Yay another ISFJ! For the longest time I was the only one here that was active. Now we have a few others, but I don't think any other ISFJ males? Anyway...welcome!


----------



## roxtehproxy (Sep 9, 2009)




----------



## Choekaas (Nov 7, 2009)

unbeingdead said:


> hey! welcome to the site!  kudos for being a rare breed on the site, it's nice to find new people
> 
> learning about the different personality types is really interesting to me too! i think that everyone should learn a bit about everyone else, if not to get along with people, to at least have the knowledge handy
> 
> ...


Thanks.

Yes, I know. Analyzing personality types is a lot of fun. I now know how my mother would respond to my actions or how to communicate with my sister. 

I am actually thinking about being a screenwriter, so it's not just a hobby.

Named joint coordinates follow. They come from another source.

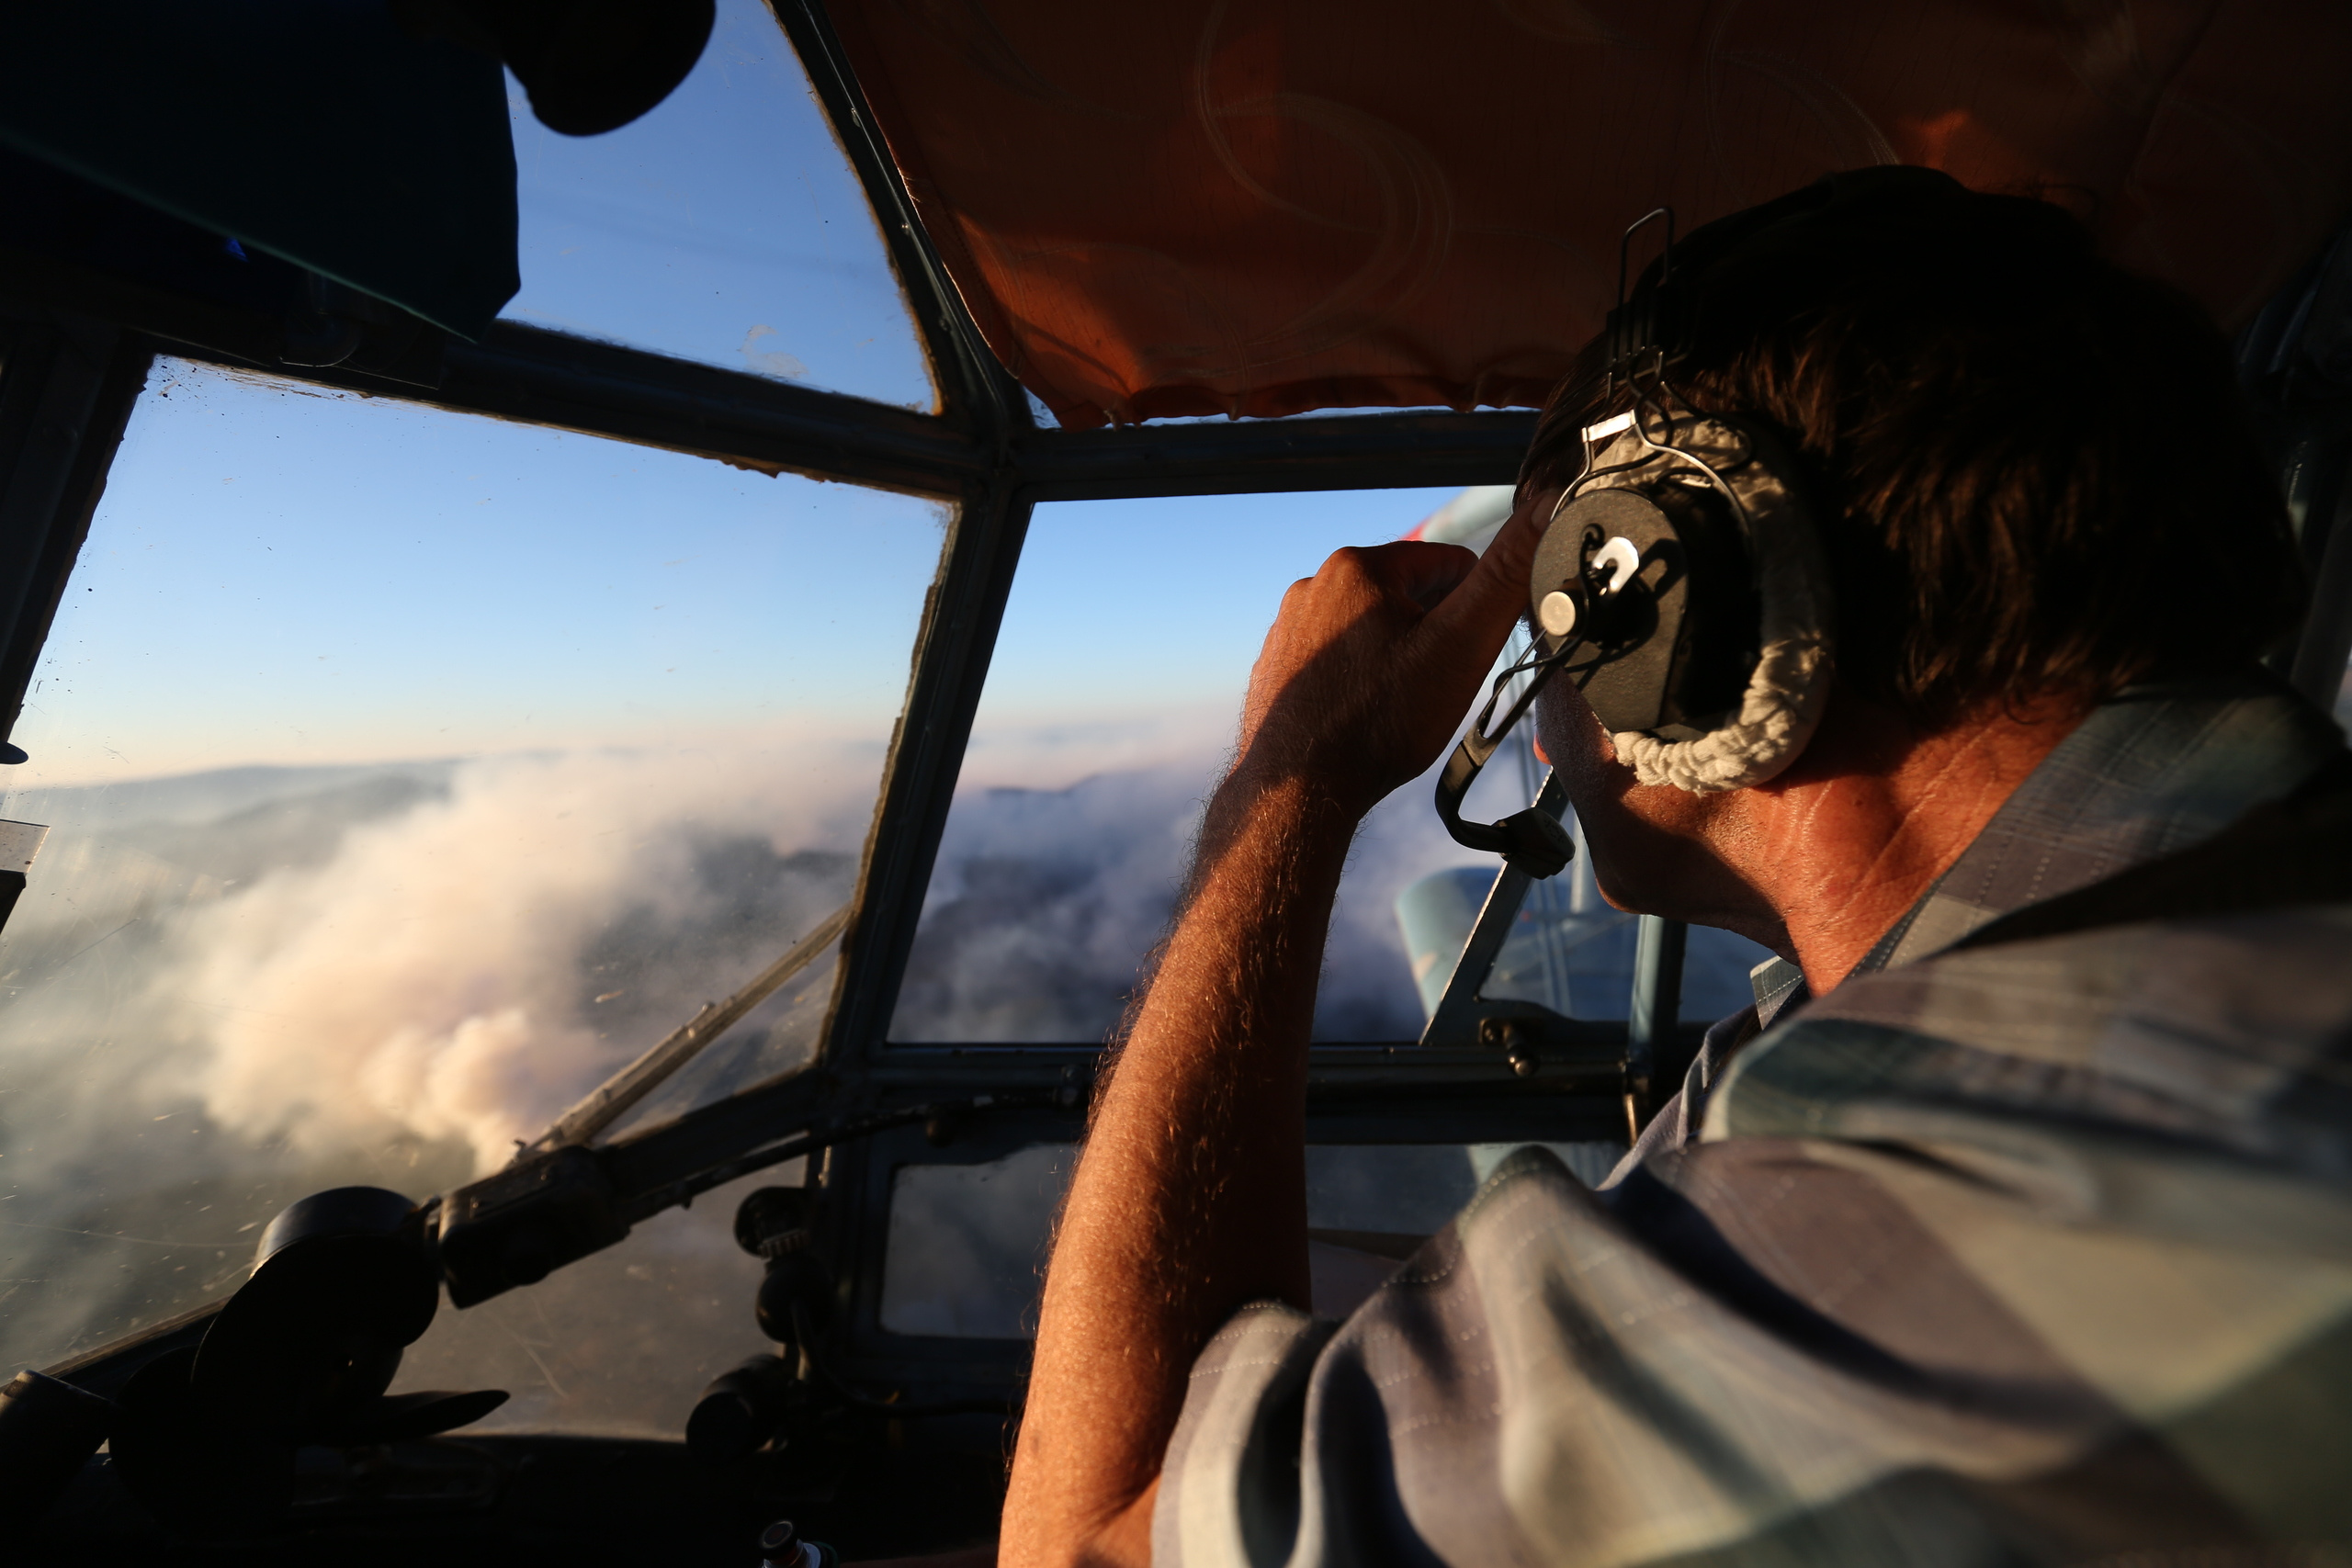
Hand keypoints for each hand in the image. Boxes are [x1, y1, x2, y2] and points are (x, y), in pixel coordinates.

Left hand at [1230, 492, 1548, 815]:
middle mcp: (1313, 585)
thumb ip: (1505, 576)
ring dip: (1398, 657)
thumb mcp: (1459, 644)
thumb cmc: (1379, 721)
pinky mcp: (1278, 666)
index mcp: (1358, 565)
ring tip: (1403, 704)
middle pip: (1408, 597)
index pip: (1451, 563)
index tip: (1478, 649)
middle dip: (1435, 634)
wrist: (1297, 791)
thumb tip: (1546, 507)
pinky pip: (1338, 660)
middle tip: (1441, 684)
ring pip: (1372, 629)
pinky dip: (1361, 680)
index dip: (1479, 605)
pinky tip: (1368, 715)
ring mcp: (1289, 627)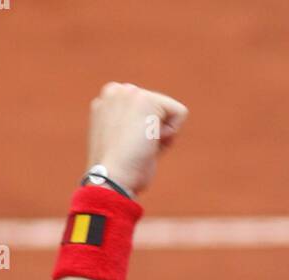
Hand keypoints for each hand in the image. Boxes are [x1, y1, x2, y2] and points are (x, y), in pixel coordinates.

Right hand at [86, 82, 188, 196]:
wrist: (111, 179)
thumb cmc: (119, 172)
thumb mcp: (122, 143)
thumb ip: (133, 128)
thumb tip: (152, 134)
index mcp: (108, 100)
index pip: (146, 113)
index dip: (145, 135)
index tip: (129, 148)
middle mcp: (116, 90)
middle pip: (159, 110)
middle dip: (154, 133)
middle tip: (135, 150)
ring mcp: (129, 92)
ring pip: (169, 111)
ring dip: (161, 136)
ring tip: (140, 146)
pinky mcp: (146, 99)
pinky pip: (180, 112)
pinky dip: (172, 134)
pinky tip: (151, 142)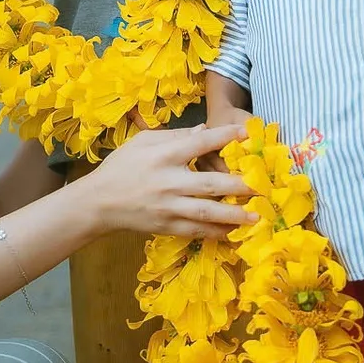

I have a few friends who are planning to travel to the states to study film in California, but I don't know about that. That's a dramatic change from my quiet life here in Norway, so I am a little scared of moving so far from home.


----------



## unbeingdead (Nov 1, 2009)

Choekaas said:


> Thanks.
> 
> Yes, I know. Analyzing personality types is a lot of fun. I now know how my mother would respond to my actions or how to communicate with my sister.
> 
> I am actually thinking about being a screenwriter, so it's not just a hobby. I have a few friends who are planning to travel to the states to study film in California, but I don't know about that. That's a dramatic change from my quiet life here in Norway, so I am a little scared of moving so far from home.



precisely! i am a big fan of studying people and how they react with others anyways, and these things have helped me grow in my "study" of people and what people's strengths are. 

well, i can understand, you'd be moving to a completely different continent. however, there are places in california that aren't as big as LA or san fran. there are also other film schools here (i couldn't give you any off of the top of my head, however, i must say, i don't know very much about film school....) in smaller and less busy places.......and then there's always the chance that there might be a good one in norway!  i wish you luck, regardless of what you decide. and remember, nothing's final, if you get somewhere, and decide you dislike it, you can always find another option


----------